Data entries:
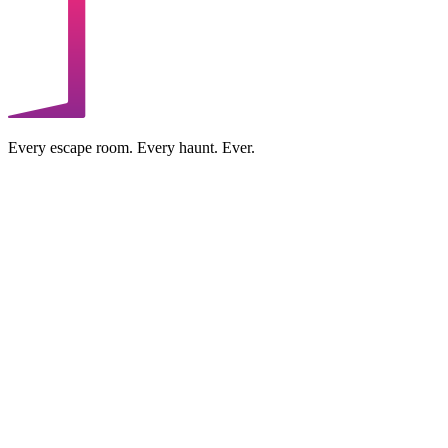
Every escape room. Every haunt. Ever.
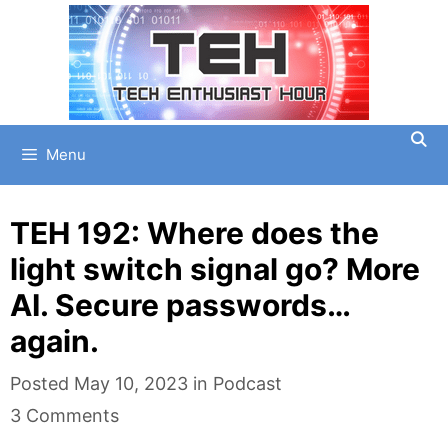
Skip
to
content
Menu
TEH 192: Where does the
light switch signal go? More
AI. Secure passwords…
again.
Categories
Posted
May 10, 2023
in
Podcast
3 Comments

Exercise description →
Extract all the data above exactly, excluding every picture.

Written response →
Every escape room. Every haunt. Ever.
Skip
to
content
Menu
TEH 192: Where does the
light switch signal go? More
AI. Secure passwords…
again.
Categories
Posted
May 10, 2023
in
Podcast
3 Comments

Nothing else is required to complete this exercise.